**What this task involves**
Your answer should be only the lines below from the one with "Fat Ball Feeder and a Water Dr" to the one with "features useful holes on the", repeated exactly, ends included.

**Data to examine**
━━━━

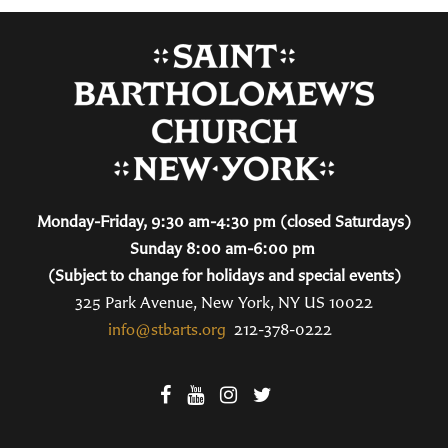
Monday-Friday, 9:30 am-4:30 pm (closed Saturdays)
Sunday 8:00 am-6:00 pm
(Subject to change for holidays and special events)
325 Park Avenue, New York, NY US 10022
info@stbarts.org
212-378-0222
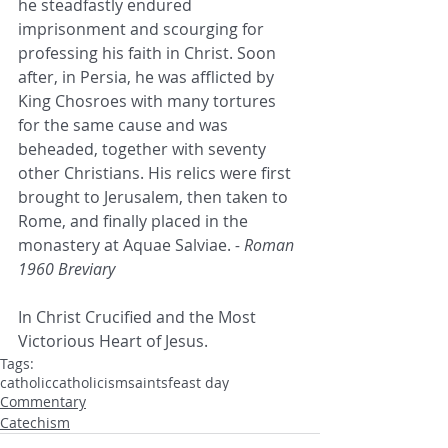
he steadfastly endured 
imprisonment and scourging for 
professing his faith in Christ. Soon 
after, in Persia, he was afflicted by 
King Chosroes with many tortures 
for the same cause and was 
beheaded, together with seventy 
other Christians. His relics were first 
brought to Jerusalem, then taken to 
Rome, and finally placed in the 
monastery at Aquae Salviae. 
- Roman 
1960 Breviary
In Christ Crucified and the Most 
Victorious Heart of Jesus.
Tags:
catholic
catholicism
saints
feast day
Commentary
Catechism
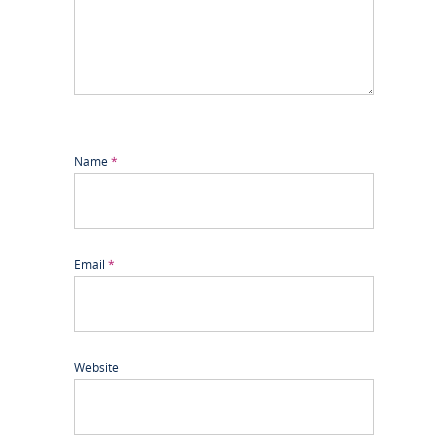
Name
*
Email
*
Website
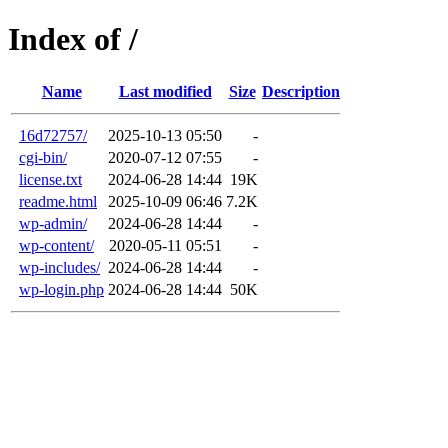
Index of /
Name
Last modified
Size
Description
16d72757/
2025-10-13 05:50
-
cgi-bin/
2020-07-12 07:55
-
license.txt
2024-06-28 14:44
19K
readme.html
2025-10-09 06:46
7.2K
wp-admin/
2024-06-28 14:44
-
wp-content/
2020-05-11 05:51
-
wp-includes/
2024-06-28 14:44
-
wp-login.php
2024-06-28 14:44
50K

━━━━

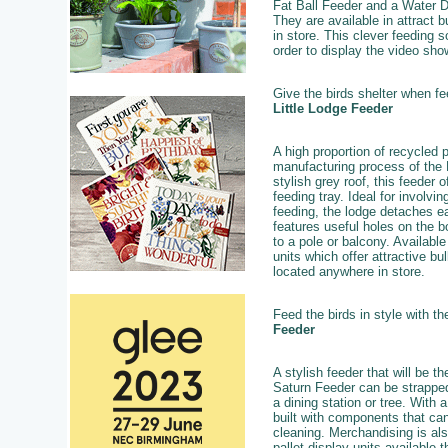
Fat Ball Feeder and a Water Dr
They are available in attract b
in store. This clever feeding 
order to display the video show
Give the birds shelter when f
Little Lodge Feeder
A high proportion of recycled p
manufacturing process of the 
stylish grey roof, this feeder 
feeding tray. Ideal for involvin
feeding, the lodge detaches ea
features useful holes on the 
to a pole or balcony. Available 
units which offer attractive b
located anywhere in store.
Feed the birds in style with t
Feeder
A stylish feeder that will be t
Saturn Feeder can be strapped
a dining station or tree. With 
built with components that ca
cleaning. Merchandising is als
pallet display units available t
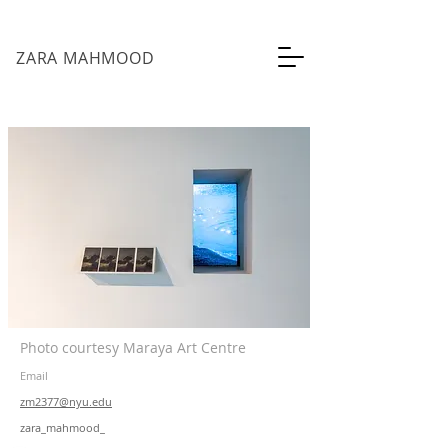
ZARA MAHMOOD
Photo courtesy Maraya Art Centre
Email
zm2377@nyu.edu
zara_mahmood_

━━━━

**Your solution**
Fat Ball Feeder and a Water Dr
They are available in attract b
in store. This clever feeding 
order to display the video show
Give the birds shelter when f
Little Lodge Feeder
A high proportion of recycled p
manufacturing process of the 
stylish grey roof, this feeder 
feeding tray. Ideal for involvin
feeding, the lodge detaches ea
features useful holes on the 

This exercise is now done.